Martin R Evans
American Society for Microbiology, USA
Martin R Evans is a Clinical Laboratory Director with a PhD in Medical Microbiology and Immunology. He currently serves as a Laboratory Consultant to the Association of Public Health Laboratories (APHL) USA and the American Society for Microbiology (ASM). He was an Associate Director at the NYC Public Health Laboratory and a Clinical Laboratory Director at Quest Diagnostics and SmithKline Beecham Clinical Laboratories. He also held academic positions at Temple University and the University of Zimbabwe, Faculty of Medicine.
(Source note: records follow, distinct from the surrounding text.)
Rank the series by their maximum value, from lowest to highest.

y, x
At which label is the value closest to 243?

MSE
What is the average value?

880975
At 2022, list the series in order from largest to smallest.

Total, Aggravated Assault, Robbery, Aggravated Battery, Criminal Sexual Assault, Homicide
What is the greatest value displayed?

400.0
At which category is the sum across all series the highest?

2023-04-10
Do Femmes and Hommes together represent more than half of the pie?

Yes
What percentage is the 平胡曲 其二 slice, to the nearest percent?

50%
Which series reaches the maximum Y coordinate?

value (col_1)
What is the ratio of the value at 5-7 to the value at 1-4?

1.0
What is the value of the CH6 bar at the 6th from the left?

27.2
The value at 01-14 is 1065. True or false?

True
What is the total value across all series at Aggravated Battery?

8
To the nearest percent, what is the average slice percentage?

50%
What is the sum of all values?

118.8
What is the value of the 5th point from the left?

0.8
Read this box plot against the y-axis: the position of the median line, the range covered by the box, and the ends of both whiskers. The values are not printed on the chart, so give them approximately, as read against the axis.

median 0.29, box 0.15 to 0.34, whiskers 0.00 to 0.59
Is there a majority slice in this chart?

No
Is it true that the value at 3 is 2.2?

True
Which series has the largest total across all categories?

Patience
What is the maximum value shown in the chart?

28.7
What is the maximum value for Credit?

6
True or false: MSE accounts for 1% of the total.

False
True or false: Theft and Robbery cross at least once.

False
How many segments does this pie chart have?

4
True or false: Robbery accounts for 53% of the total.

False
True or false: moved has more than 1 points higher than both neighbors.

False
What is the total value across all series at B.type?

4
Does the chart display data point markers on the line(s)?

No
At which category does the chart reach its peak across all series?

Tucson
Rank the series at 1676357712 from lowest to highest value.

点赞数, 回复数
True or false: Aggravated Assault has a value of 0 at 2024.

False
In many countries, the external quality assurance (EQA)/ Proficiency testing (PT) scheme for priority GHSA pathogens still needs to be strengthened, particularly concerning Antimicrobial Resistance (AMR) surveillance. EQA programs are usually organized by the national professional scientific society, professionals on behalf of government, or by commercial companies. Prior to the commencement of a program, several policy decisions need to be agreed upon such as participation being required or recommended. Another consideration is the organizational structure behind the coordination of the EQA scheme. This includes operating costs for the provision of the material, mailing expenses and clerical and professional time for programmatic administration. Other issues also need agreement such as the frequency of specimen distribution and the degree of interaction between the organizers and participants to ensure an understanding of the scheme’s objectives and report distribution of interlaboratory comparisons. For EQA programs to be successful in providing independent, objective data and to act as an educational stimulus for improvement, participants must have confidence in the scientific validity of the scheme design as well as the reliability of its operations. One of the issues around the current implementation of AMR surveillance programs is the misidentification of bacterial isolates and the inaccurate performance of Antibiotic Susceptibility Testing (AST) which must be in place before the country starts reporting AMR data. A national AMR program is expected to organize and conduct EQA for all microbiology laboratories reporting data to WHO covering both quality-assured, standardized identification of bacteria and AST in patient management. Proficiency testing is essential for conducting high quality testing, verification of test results and effective antibiotic stewardship. Establishing a national PT program serves as a quality improvement activity and is vital for improving the laboratory’s role in early disease detection, rapid public health response and achieving superior preventive care.